Freitag, 17. Februar 2017

Begegnung




Foto: AW

Er saß neben mir auf der Bank. Wie ich genoss er die ersten warmen Sonnenstrahlen in diesem Winter. Er rauchte eine selbstgedrehte Zigarette. Seine Kleider waren sauber, aber man sah ihnen an, dass er sie schon lange trug. Eine Bettlerin kam vorbei und bat um eine Gabe.
Ich habe auch nichts, sagte er, als sie ihm den Becher entgegen hielt.
Über die Bettlerin hinweg sah er mich aus stahlblauen Augen an: Wissen sie, das war mal anders.
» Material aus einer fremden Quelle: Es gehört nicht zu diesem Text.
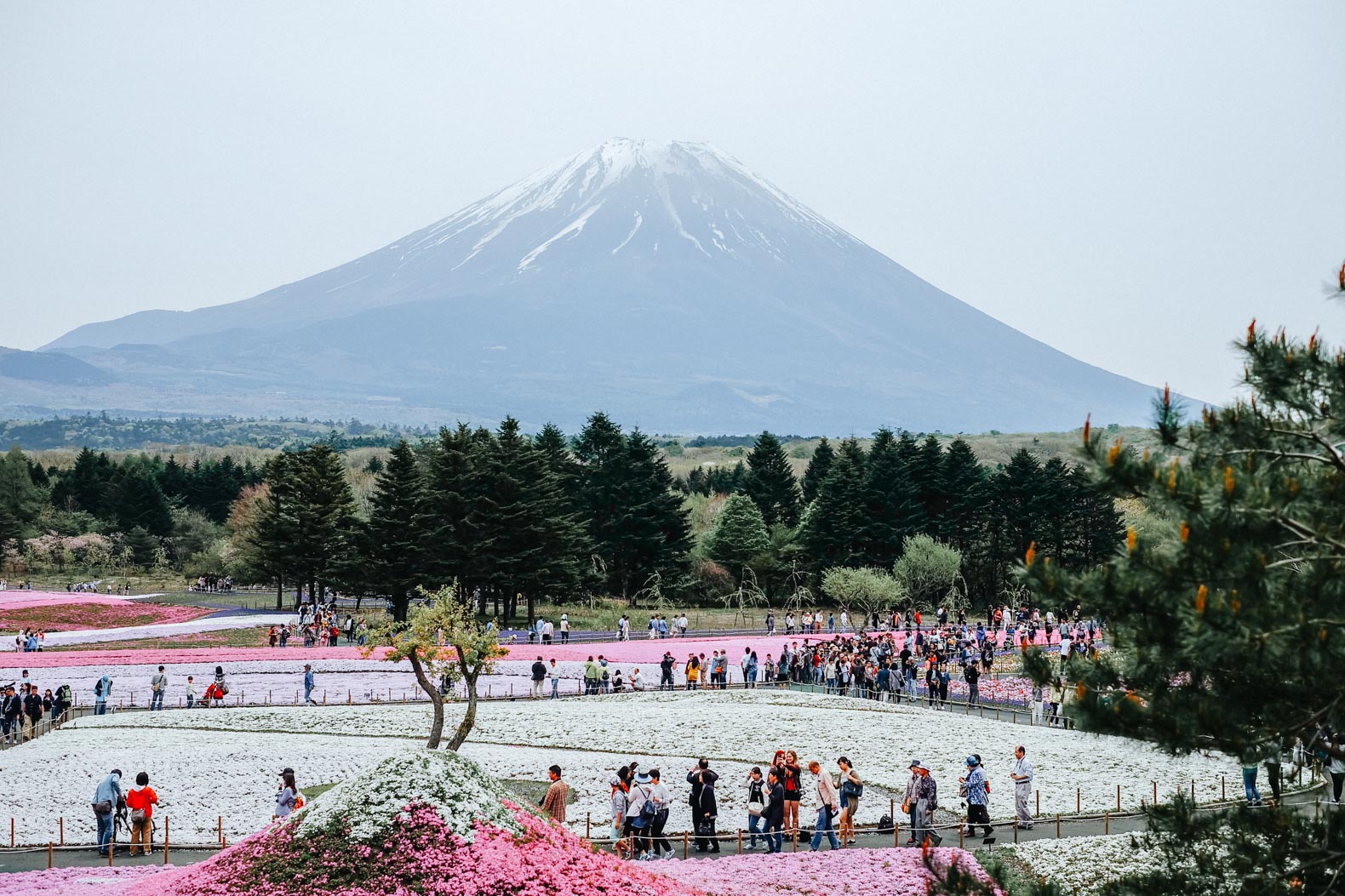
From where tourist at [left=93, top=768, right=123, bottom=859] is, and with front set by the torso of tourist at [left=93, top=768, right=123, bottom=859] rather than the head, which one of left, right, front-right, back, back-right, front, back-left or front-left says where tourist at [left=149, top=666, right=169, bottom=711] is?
front-left

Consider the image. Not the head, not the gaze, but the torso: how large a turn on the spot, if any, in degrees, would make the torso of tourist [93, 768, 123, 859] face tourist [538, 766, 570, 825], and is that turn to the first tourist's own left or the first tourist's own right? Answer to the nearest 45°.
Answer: approximately 90° to the first tourist's own right

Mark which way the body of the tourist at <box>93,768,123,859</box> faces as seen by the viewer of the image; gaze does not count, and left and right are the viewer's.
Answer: facing away from the viewer and to the right of the viewer

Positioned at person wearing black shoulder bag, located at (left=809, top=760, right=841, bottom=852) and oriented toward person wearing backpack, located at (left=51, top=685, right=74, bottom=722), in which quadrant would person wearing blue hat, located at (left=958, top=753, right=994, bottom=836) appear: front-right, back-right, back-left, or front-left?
back-right

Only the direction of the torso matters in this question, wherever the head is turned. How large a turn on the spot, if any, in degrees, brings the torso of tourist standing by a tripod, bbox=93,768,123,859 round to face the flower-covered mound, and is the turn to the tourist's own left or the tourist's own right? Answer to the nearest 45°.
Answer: approximately 90° to the tourist's own right
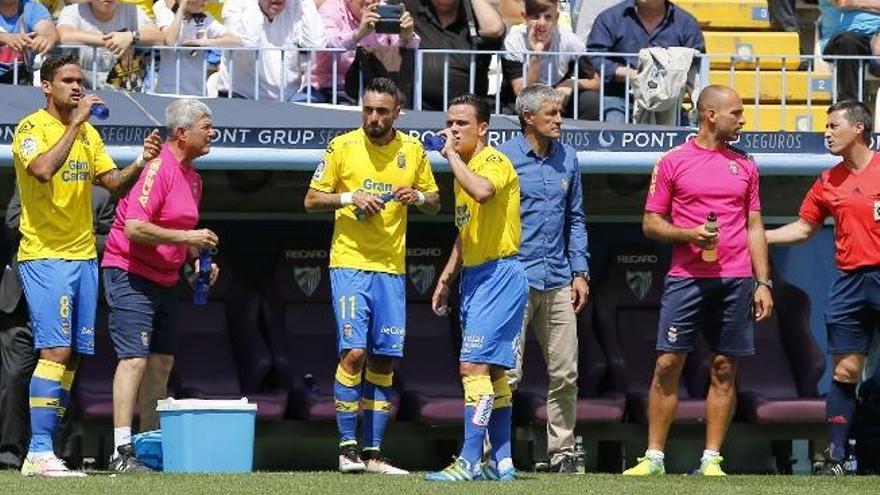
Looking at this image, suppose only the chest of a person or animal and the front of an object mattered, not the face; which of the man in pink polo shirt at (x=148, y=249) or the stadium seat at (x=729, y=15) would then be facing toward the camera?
the stadium seat

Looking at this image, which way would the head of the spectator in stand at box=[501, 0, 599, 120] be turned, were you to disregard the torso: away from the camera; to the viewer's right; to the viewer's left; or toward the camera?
toward the camera

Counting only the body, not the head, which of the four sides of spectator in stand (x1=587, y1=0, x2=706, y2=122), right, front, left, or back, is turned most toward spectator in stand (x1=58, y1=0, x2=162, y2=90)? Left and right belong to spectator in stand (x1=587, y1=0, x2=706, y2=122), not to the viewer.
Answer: right

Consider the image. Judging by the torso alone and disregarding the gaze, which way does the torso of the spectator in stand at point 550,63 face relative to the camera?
toward the camera

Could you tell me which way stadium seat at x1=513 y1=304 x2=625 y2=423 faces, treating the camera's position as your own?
facing the viewer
Es war alles anders, bevor ich den Nervenzusammenbruch hatte. Jetzt bin ich Fünfzig und lebe ich von Sozialhilfe. Ich bin Schreiner. Ich hatte eine Schreinerei. Aber dann haben sie meine Tochter entführt und das habe ich nicht verkraftet.
Das tut mir sehr leid, antwortete ich. Wie ging es aus mit ihrer Tochter, wie geht es ihr jetzt?
Sie haben sie mir wiedergegeben, sagte er. Sie ist mein Liebstes. Es geht ihr gut.
Mein Leben habe ich nicht wieder bekommen.
Ich hab das nicht mehr geschafft. Ich lebe jetzt von Sozialhilfe. Als Selbstständiger bekommen sie dann Sozialhilfe. Aber wissen sie, das Schlimme ist nicht, dass sie kein Geld mehr haben, das Schlimme ist, dass alle, die sich ihre Freunde nannten, dann weg sind.
Die Einsamkeit ist das Schlimmste.
Ich nickte: Ich verstehe sie gut.
Was machen sie denn den ganzen Tag, all die Tage allein?
Ich versuche es mit Selbstliebe, lächelte er.
Und wie machen sie das?
Ich geh angeln, ich bin viel in der Natur. Ich bin gut zu mir und ich verurteile mich nicht dafür, dass ich nicht mehr funktioniere.